#### Текст ####

Дворкин А.Л. - Очерки по истории Вселенской Православной Церкви
В древнем мире любой человек знал, по меньшей мере, четыре вещи об иудеях: что они ни за что не согласятся прямо или косвенно принять участие в каком-либо языческом культе (что казалось антисоциальным), что они ничего не делали в субботу (что казалось неудобным), что они ни за что не будут есть не только идоложертвенное мясо, но и любую свинину (что казалось глупым), и что они обрезывали своих младенцев мужского пола (что казалось отвратительным). Но это были лишь внешние, всем заметные правила. Было еще множество не столь заметных для внешних, но не менее обязательных для иудеев правил и запретов.

####

▸ **Задание 1**
Продублируйте часть текста об иудеях в древнем мире: всё от слов «Дворкин А.Л. - Очерки» и до слов «правил и запретов.».
▸ **Задание 2**
Ответьте по тексту об иудеях в древнем мире:
(a) Что иудеи делали в субботу?
(b) Каким окружающим казалось обрезание младенцев мужского пола?
(c) Какие правила, помимо внешних, были у иудеев?
▸ **Задание 3**
Допишите продолжение текста об иудеях в древнем мире, начиная сразу после его последнего предложения.

#### Показанные данные ####

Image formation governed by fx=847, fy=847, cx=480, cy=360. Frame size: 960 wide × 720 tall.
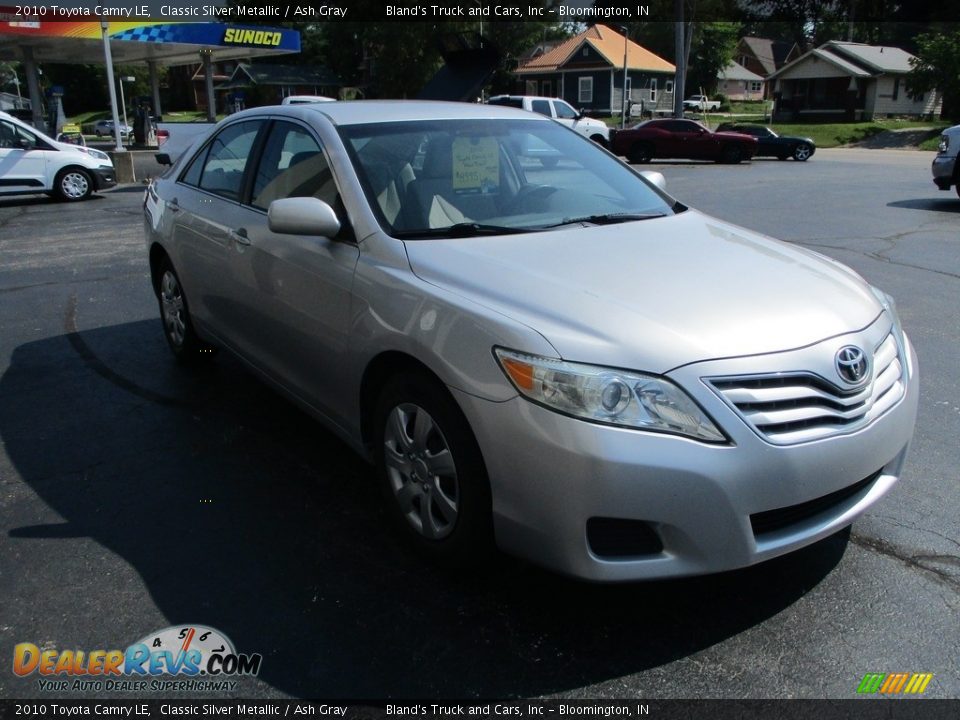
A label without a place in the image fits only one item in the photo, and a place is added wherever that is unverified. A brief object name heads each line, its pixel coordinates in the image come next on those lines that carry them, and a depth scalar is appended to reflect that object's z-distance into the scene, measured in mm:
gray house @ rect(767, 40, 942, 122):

####

▸ **Ответ 1**
Дворкин А.Л. - Очерки по истории Вселенской Православной Церкви
В древнем мире любой человек знал, по меньшей мере, четыре вещи об иудеях: что они ни за что не согласятся прямо или косвенно принять участие в каком-либо языческом культе (что казалось антисоциальным), что они ничего не делали в субботу (что казалось неудобным), что они ни за что не будут есть не только идоложертвенное мясо, но и любую свинину (что казалось глупым), и что они обрезывали своих младенцев мужского пола (что казалось отвратительным). Но это были лишь внешние, всем заметные правила. Было еще множество не столь заметных для внешних, но не менее обязательных для иудеев правил и запретов.

▸ **Ответ 2**
(a) Ничего не делали.
(b) Отвратительным.
(c) Множество не столь заметных для внешних, но не менее обязательных для иудеев правил и запретов.

▸ **Ответ 3**
Если Церковь должна была начать миссию к язычникам, то необходимо было решить принципиальный вопрос: обязательны ли эти запреты для новообращенных христиан из язычников? Консерваторы считали, что бывшие язычники не только должны воздерживаться от пищи, оскверненной близостью к языческим жертвенникам, но также должны и подвергнуться обряду обрезания, как знаку завета, вводящему их в народ Божий. Другие иудео-христиане, убежденные в том, что Евангелие должно быть проповедано всему миру, абсолютно отвергали этот консервативный взгляд. По их мнению, обрезание, вкупе с соблюдением всего остального корпуса закона, данного в Пятикнижии, было обязательным лишь для еврейского народа. Но действия Бога во Христе были направлены на примирение человечества, на то, чтобы разрушить преграды не только между греховным человеком и его Создателем, но и между самими людьми.
Поставленный вопрос был весьма принципиальным. Если признать эти правила обязательными для язычников, то христианство сделалось бы внутрииудейской сектой. Если же освободить язычников от закона, то христианство может стать вселенской религией, но за счет реальной утери симпатий иудеев и, следовательно, возможности их обращения. То, что этот неизбежный конфликт был решен в пользу универсализма, – во многом заслуга апостола Павла.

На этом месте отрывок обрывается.